Right to Work Wins Again

Development Counselors International (DCI) ranked the top five and the bottom five states, in terms of what states provide an economic climate most favorable to business. The rankings show that states following right-to-work laws held the top five spots, while states following more union-friendly rules held the bottom five spots. DCI asked corporate executives and representatives to name the three states they thought provided the "most favorable business climates," and the three states least favorable to business. Texas ranked #1 in the final survey results, while California ranked dead last at #50. DCI provided this commentary on the results: Common themes of low operating costs and a pro-business environment emerge for the top five [original emphasis]. Positive responses emphasized costs, low taxes and incentive offerings, while negative opinions cited high taxes, anti-business climates and fiscal problems/state deficits. Here are the top five states, in order: Texas, North Carolina, South Carolina, Tennessee, Florida. Here are the bottom five states, starting with with the worst ranked: California, New York, Illinois, New Jersey, Michigan.

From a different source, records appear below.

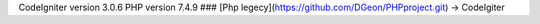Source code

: CodeIgniter version 3.0.6
PHP version 7.4.9
### [Php legecy](https://github.com/DGeon/PHPproject.git) -> CodeIgiter
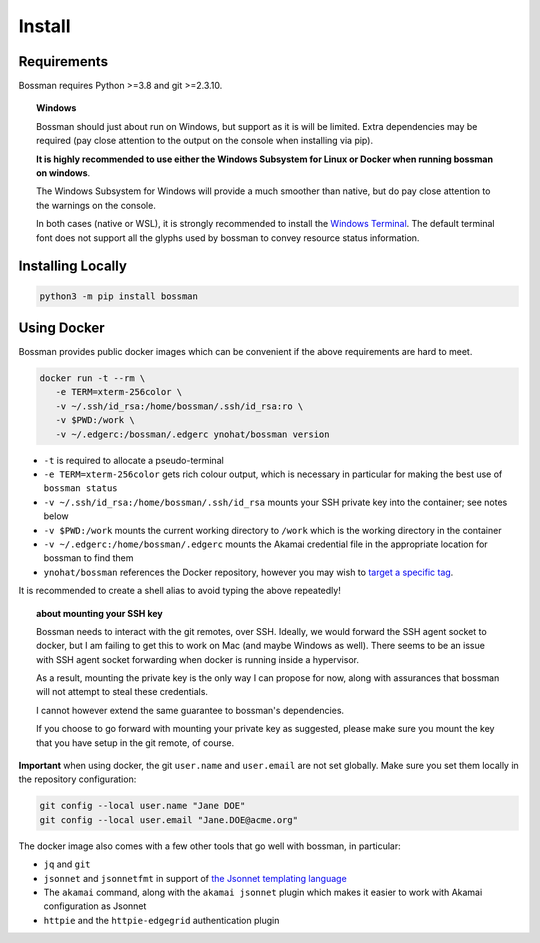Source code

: .. _install:

Install
============================

Requirements
____________________________

Bossman requires Python >=3.8 and git >=2.3.10.

.. topic:: Windows

   Bossman should just about run on Windows, but support as it is will be limited.
   Extra dependencies may be required (pay close attention to the output on the
   console when installing via pip).

   **It is highly recommended to use either the Windows Subsystem for Linux or Docker
   when running bossman on windows**.

   The Windows Subsystem for Windows will provide a much smoother than native, but
   do pay close attention to the warnings on the console.

   In both cases (native or WSL), it is strongly recommended to install the `Windows
   Terminal <https://docs.microsoft.com/en-us/windows/terminal>`_. The default terminal
   font does not support all the glyphs used by bossman to convey resource status information.

Installing Locally
____________________________

.. code-block:: bash

   python3 -m pip install bossman

Using Docker
____________________________

Bossman provides public docker images which can be convenient if the above requirements
are hard to meet.

.. code-block:: bash

   docker run -t --rm \
      -e TERM=xterm-256color \
      -v ~/.ssh/id_rsa:/home/bossman/.ssh/id_rsa:ro \
      -v $PWD:/work \
      -v ~/.edgerc:/bossman/.edgerc ynohat/bossman version

- ``-t`` is required to allocate a pseudo-terminal
- ``-e TERM=xterm-256color`` gets rich colour output, which is necessary in particular for making the best use of ``bossman status``
- ``-v ~/.ssh/id_rsa:/home/bossman/.ssh/id_rsa`` mounts your SSH private key into the container; see notes below
- ``-v $PWD:/work`` mounts the current working directory to ``/work`` which is the working directory in the container
- ``-v ~/.edgerc:/home/bossman/.edgerc`` mounts the Akamai credential file in the appropriate location for bossman to find them
- ``ynohat/bossman`` references the Docker repository, however you may wish to `target a specific tag <https://hub.docker.com/repository/docker/ynohat/bossman/tags?page=1&ordering=last_updated>`_.

It is recommended to create a shell alias to avoid typing the above repeatedly!

.. topic:: about mounting your SSH key

   Bossman needs to interact with the git remotes, over SSH. Ideally, we would forward the SSH agent socket
   to docker, but I am failing to get this to work on Mac (and maybe Windows as well). There seems to be
   an issue with SSH agent socket forwarding when docker is running inside a hypervisor.
   
   As a result, mounting the private key is the only way I can propose for now, along with assurances that
   bossman will not attempt to steal these credentials.
   
   I cannot however extend the same guarantee to bossman's dependencies.
   
   If you choose to go forward with mounting your private key as suggested, please make sure you mount the
   key that you have setup in the git remote, of course.

**Important** when using docker, the git ``user.name`` and ``user.email`` are not set globally.
Make sure you set them locally in the repository configuration:

.. code-block:: bash

   git config --local user.name "Jane DOE"
   git config --local user.email "Jane.DOE@acme.org"

The docker image also comes with a few other tools that go well with bossman, in particular:

- ``jq`` and ``git``
- ``jsonnet`` and ``jsonnetfmt`` in support of `the Jsonnet templating language <https://jsonnet.org>`_
- The ``akamai`` command, along with the ``akamai jsonnet`` plugin which makes it easier to work with Akamai configuration as Jsonnet
- ``httpie`` and the ``httpie-edgegrid`` authentication plugin
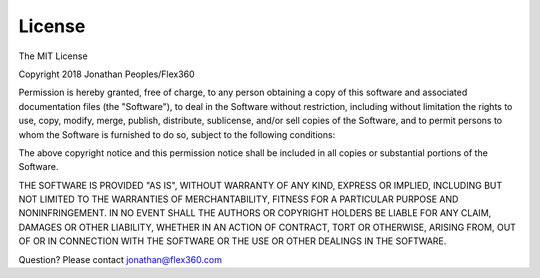 License
=======

The MIT License

Copyright 2018 Jonathan Peoples/Flex360

Permission is hereby granted, free of charge, to any person obtaining a copy of this software
and associated documentation files (the "Software"), to deal in the Software without restriction,
including without limitation the rights to use, copy, modify, merge, publish, distribute, sublicense,
and/or sell copies of the Software, and to permit persons to whom the Software is furnished to do so,
subject to the following conditions:

The above copyright notice and this permission notice shall be included in all copies or substantial portions of the Software.

THE SOFTWARE IS PROVIDED "AS IS", WITHOUT WARRANTY OF ANY KIND, EXPRESS OR IMPLIED,
INCLUDING BUT NOT LIMITED TO THE WARRANTIES OF MERCHANTABILITY, FITNESS FOR A PARTICULAR
PURPOSE AND NONINFRINGEMENT. IN NO EVENT SHALL THE AUTHORS OR COPYRIGHT HOLDERS BE LIABLE
FOR ANY CLAIM, DAMAGES OR OTHER LIABILITY, WHETHER IN AN ACTION OF CONTRACT, TORT OR OTHERWISE,
ARISING FROM, OUT OF OR IN CONNECTION WITH THE SOFTWARE OR THE USE OR OTHER DEALINGS IN THE SOFTWARE.


.. raw:: html

    <strong style="font-size: 20px;">Questions</strong><br><br>

Question? Please contact jonathan@flex360.com
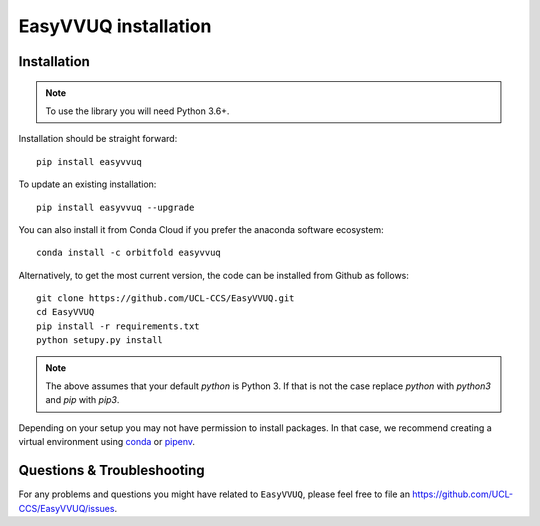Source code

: .. _installation:

EasyVVUQ installation
=====================

Installation
------------

.. note:: To use the library you will need Python 3.6+.

Installation should be straight forward::

    pip install easyvvuq

To update an existing installation::

    pip install easyvvuq --upgrade
    
You can also install it from Conda Cloud if you prefer the anaconda software ecosystem::
    
    conda install -c orbitfold easyvvuq

Alternatively, to get the most current version, the code can be installed from
Github as follows::

    git clone https://github.com/UCL-CCS/EasyVVUQ.git
    cd EasyVVUQ
    pip install -r requirements.txt
    python setupy.py install

.. note:: The above assumes that your default `python` is Python 3. If 
          that is not the case replace `python` with `python3` and `pip` 
          with `pip3`.

Depending on your setup you may not have permission to install packages.
In that case, we recommend creating a virtual environment using  
`conda <https://docs.conda.io/projects/conda/en/latest/user-guide/install/>`_
or `pipenv <https://docs.pipenv.org>`_.

Questions & Troubleshooting
---------------------------

For any problems and questions you might have related to ``EasyVVUQ``, please
feel free to file an `<https://github.com/UCL-CCS/EasyVVUQ/issues>`_.
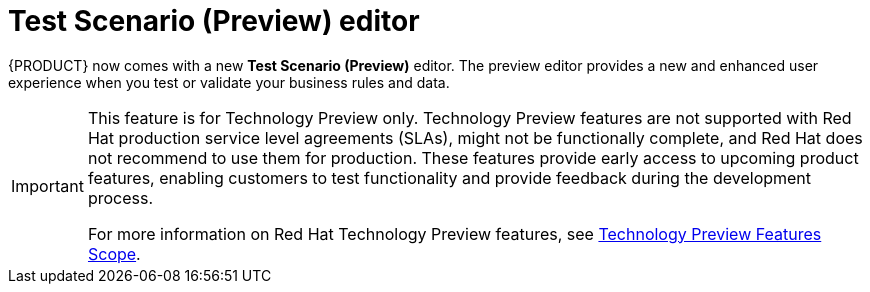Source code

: [id='preview-editor-con']
= Test Scenario (Preview) editor

{PRODUCT} now comes with a new *Test Scenario (Preview)* editor. The preview editor provides a new and enhanced user experience when you test or validate your business rules and data.

[IMPORTANT]
====
This feature is for Technology Preview only. Technology Preview features are not supported with Red Hat production service level agreements (SLAs), might not be functionally complete, and Red Hat does not recommend to use them for production. These features provide early access to upcoming product features, enabling customers to test functionality and provide feedback during the development process.

For more information on Red Hat Technology Preview features, see https://access.redhat.com/support/offerings/techpreview/[Technology Preview Features Scope].
====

The Inescapable SEIU-NLRB Connection

John Ranson, writing for TownHall.com, points out how the SEIU and their cronies have a heavy hand in the role that the NLRB's effort to punish companies for moving to Right to Work states: In just another example of the Obama administration making law by fiat, the National Labor Relations Board head Craig Becker is proposing new rules that would shotgun the formation of new union shops in as quick as ten days. After the defeat of card check at the legislative ballot box, the former SEIU goon [Becker] is acting creatively in order to implement portions of card check unilaterally. What would one expect from a guy appointed to his position despite his nomination being rejected by the Senate? Obama then made a recess appointment of Becker to the NLRB, the presidential equivalent of Enron accounting for political appointees. NLRB and Becker have been in the news lately because they’ve attacked Boeing for opening a plant in [Right to Work] South Carolina, a state that is less accommodating to union employment but more accommodating to workers and management with project deadlines to keep. But the attack on Boeing is nothing compared to the attack that Becker and organized labor are going to launch against the rest of us starting today.